CONCLUSION For the foregoing reasons, the Court RECOMMENDS that the defendant’s motion, ECF No. 51, be GRANTED and that the Amended Complaint be DISMISSED without prejudice if no certificate of review is filed within thirty days of this Recommendation.1 See Sherman, 2014 WL 12939925, at *4 (noting magistrate judge’s initial 30-day extension to file certificate of review at ECF No. 81).

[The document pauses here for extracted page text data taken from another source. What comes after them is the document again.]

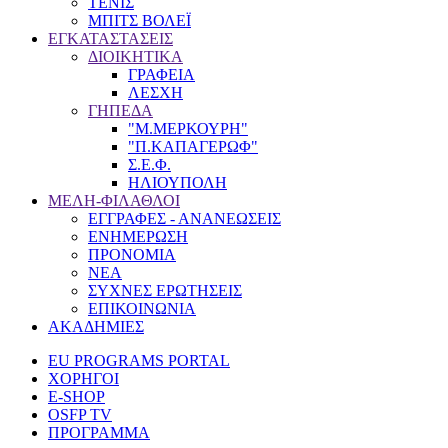
ΤΕΝΙΣ
ΜΠΙΤΣ ΒΟΛΕΪ
ΕΓΚΑΤΑΣΤΑΣΕΙΣ
ΔΙΟΙΚΗΤΙΚΑ
ΓΡΑΦΕΙΑ
ΛΕΣΧΗ
ΓΗΠΕΔΑ
"Μ.ΜΕΡΚΟΥΡΗ"
"Π.ΚΑΠΑΓΕΡΩΦ"
Σ.Ε.Φ.
ΗΛΙΟΥΠΟΛΗ
ΜΕΛΗ-ΦΙΛΑΘΛΟΙ
ΕΓΓΡΑΦΕΣ - ΑΝΑΝΕΩΣΕΙΣ
ΕΝΗΜΕΡΩΣΗ
ΠΡΟΝΟΜΙΑ
NEA
ΣΥΧΝΕΣ ΕΡΩΤΗΣΕΙΣ
ΕΠΙΚΟΙΝΩΝΙΑ
ΑΚΑΔΗΜΙΕΣ
EU PROGRAMS PORTAL
ΧΟΡΗΓΟΙ
E-SHOP
OSFP TV
ΠΡΟΓΡΑΜΜΑ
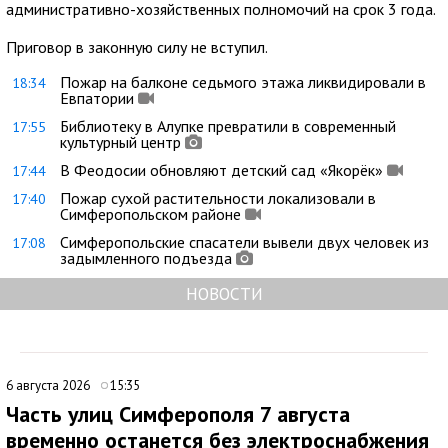
административно-хозяйственных полномочий на срок 3 года.
Приговор в законную силу не вступил.
Пожар на балконе седьмого этажа ликвидировали в
18:34
Евпатории
Библиотеку в Алупке превратили в современный
17:55
культурный центр
В Феодосии обновляют детский сад «Якорёк»
17:44
Пожар сухой растительности локализовали в
17:40
Симферопольском районе
Симферопольские спасатели вывели двух человек из
17:08
задымленного подъезда
НОВОСТИ
6 августа 2026
15:35
Часть улиц Симферополя 7 августа
временно останется без электроснабжения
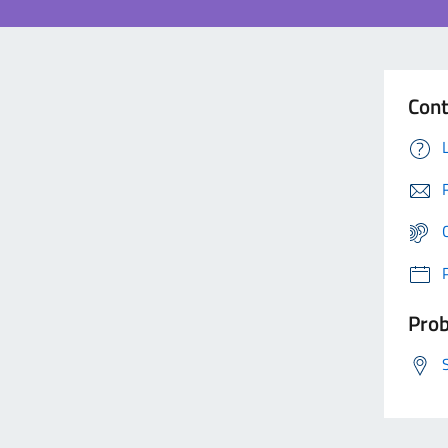
Cont
Prob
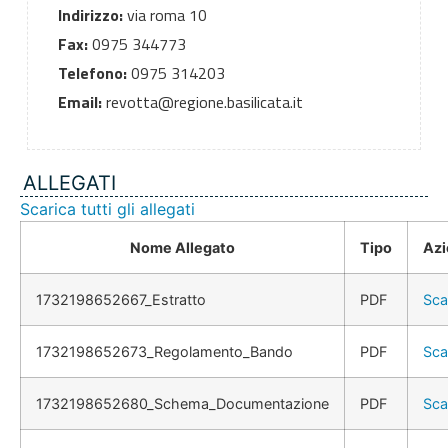
Indirizzo:
via roma 10
Fax:
0975 344773
Telefono:
0975 314203
Email:
revotta@regione.basilicata.it
ALLEGATI
Scarica tutti gli allegati
Nome Allegato
Tipo
Azi
1732198652667_Estratto
PDF
Sca
1732198652673_Regolamento_Bando
PDF
Sca
1732198652680_Schema_Documentazione
PDF
Sca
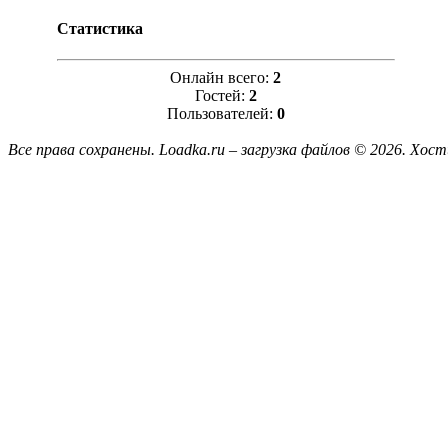
Статистика
Онлайн всего:
2
Гостей:
2
Пользователей:
0
Все права сохранены. Loadka.ru – загрузка файлов © 2026.
Хост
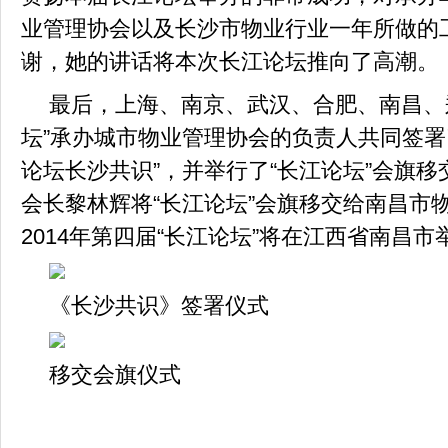
业管理协会以及长沙市物业行业一年所做的
谢，她的讲话将本次长江论坛推向了高潮。
最后，上海、南京、武汉、合肥、南昌、
坛
”
承办城市物业管理协会的负责人共同签署
论坛长沙共识
”
，并举行了
“
长江论坛
”
会旗移
会长黎林辉将
“
长江论坛
”
会旗移交给南昌市
2014
年第四届
“
长江论坛
”
将在江西省南昌市
《长沙共识》签署仪式
移交会旗仪式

1 Be advised that all parties shall have fourteen days after service hereof to serve and file any written objections in order to obtain reconsideration by the District Judge to whom this case is assigned. Fed. R. Civ. P. 72. The party filing objections must specifically identify those findings or recommendations to which the objections are being made. The District Court need not consider frivolous, conclusive, or general objections. A party’s failure to file such written objections to proposed findings and recommendations contained in this report may bar the party from a de novo determination by the District Judge of the proposed findings and recommendations. United States v. Raddatz, 447 U.S. 667, 676-83 (1980); 28 U.S.C. § 636(b)(1). Additionally, the failure to file written objections to the proposed findings and recommendations within fourteen days after being served with a copy may bar the aggrieved party from appealing the factual findings and legal conclusions of the Magistrate Judge that are accepted or adopted by the District Court. Duffield v. Jackson, 545 F.3d 1234, 1237 (10th Cir. 2008) (quoting Moore v. United States, 950 F.2d 656, 659 (10th Cir. 1991)). Finally, all parties must consult and comply with the District Judge’s practice standards for any specific requirements concerning the filing and briefing of objections. The Court ORDERS that the plaintiff's motion for leave to file a surreply, ECF No. 60, be GRANTED. Respectfully submitted this 3rd day of December, 2025, at Denver, Colorado.